Borut Gersak, chief of Department of Cardiovascular Surgery at University Medical Center Ljubljana, Slovenia, commented, “The recently CE mark approved EPi-Sense with the addition of sensing electrodes is innovative and will be instrumental in allowing access to difficult areas of the heart, while improving ease of use for physicians and safety for patients. This technology in combination with the company’s unique closed chest cardiac access, or SUBTLE (sub-thoracic, totalendoscopic) approach, is obsoleting invasive bi-lateral thorascopic technologies, which are poorly designed for true minimally invasive ablation procedures.”


Paul Mounsey, director of Cardiac Electrophysiology and Pacing, University of North Carolina, USA, commented on the hybrid nature of the new device, “The EPi-Sense is the first epicardial device that can be used by both EPs and surgeons to ablate epicardially utilising sensors that allow electrical mapping. Today, surgeons utilise the device to access and ablate the left atrium. Soon, European studies will be underway that utilise the EPi-Sense to access the ventricle. I suspect this device may quickly become a necessary part of the EP toolbox to better access epicardial areas not easily ablatable endocardially.”


EPi-Sense further enhances the advantages of the Convergent Procedure, a closed chest, endoscopic technique enabled by nContact’s Numeris coagulation system with Visitrax.
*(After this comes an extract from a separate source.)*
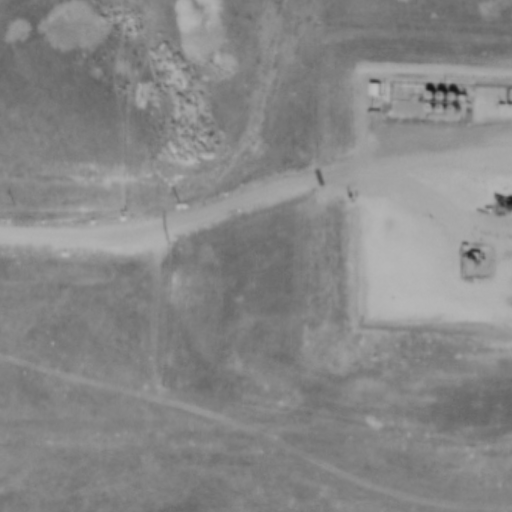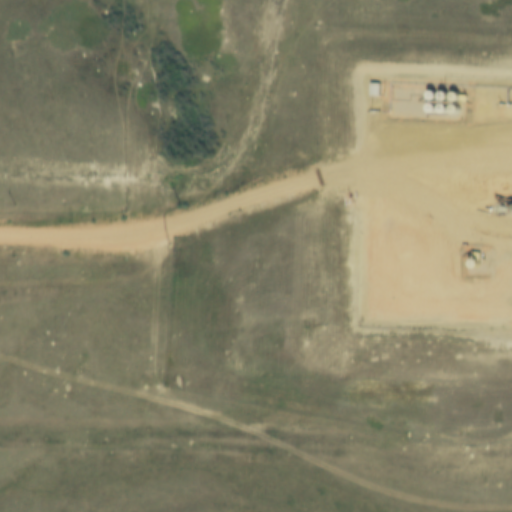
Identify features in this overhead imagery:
road: (162, 229)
The primary procedure advantages include visible access to the posterior of the atrium through a trans-diaphragmatic pericardial window (eliminating the need for chest incisions, ports, lung deflation or heart dissections), and the ability to create visible, non-conductive, linear lesions on a beating heart.
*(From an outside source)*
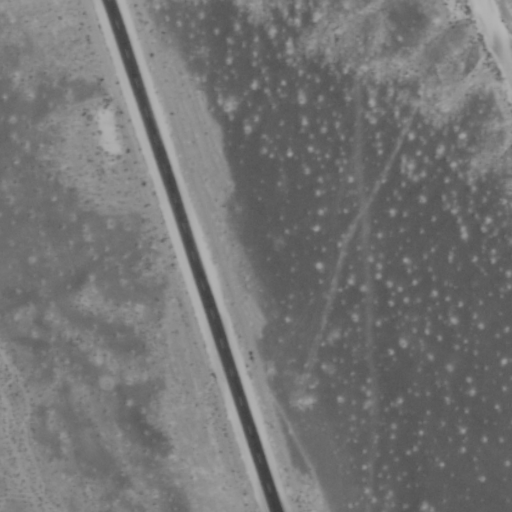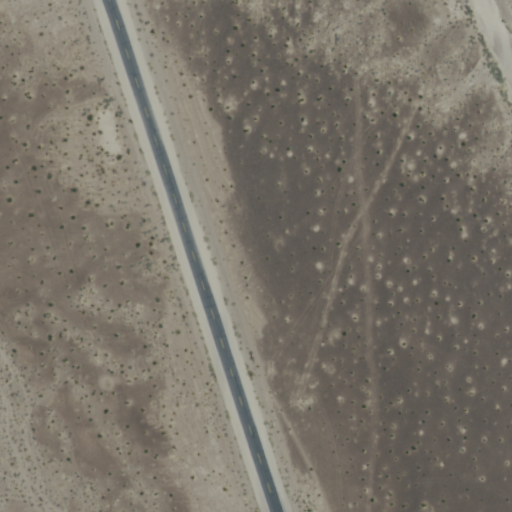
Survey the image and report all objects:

Additionally, the new embedded electrodes indicate when the EPi-Sense device is in contact with cardiac tissue. Consistent tissue contact assures the device is directed into the heart and avoids collateral tissue damage often associated with endocardial catheter ablation (where energy is directed outward from the atrium).


The Epi-Sense system is scheduled to be commercially available throughout Europe in the fourth quarter of 2011.


The EPi-Sense system is currently not available in the USA.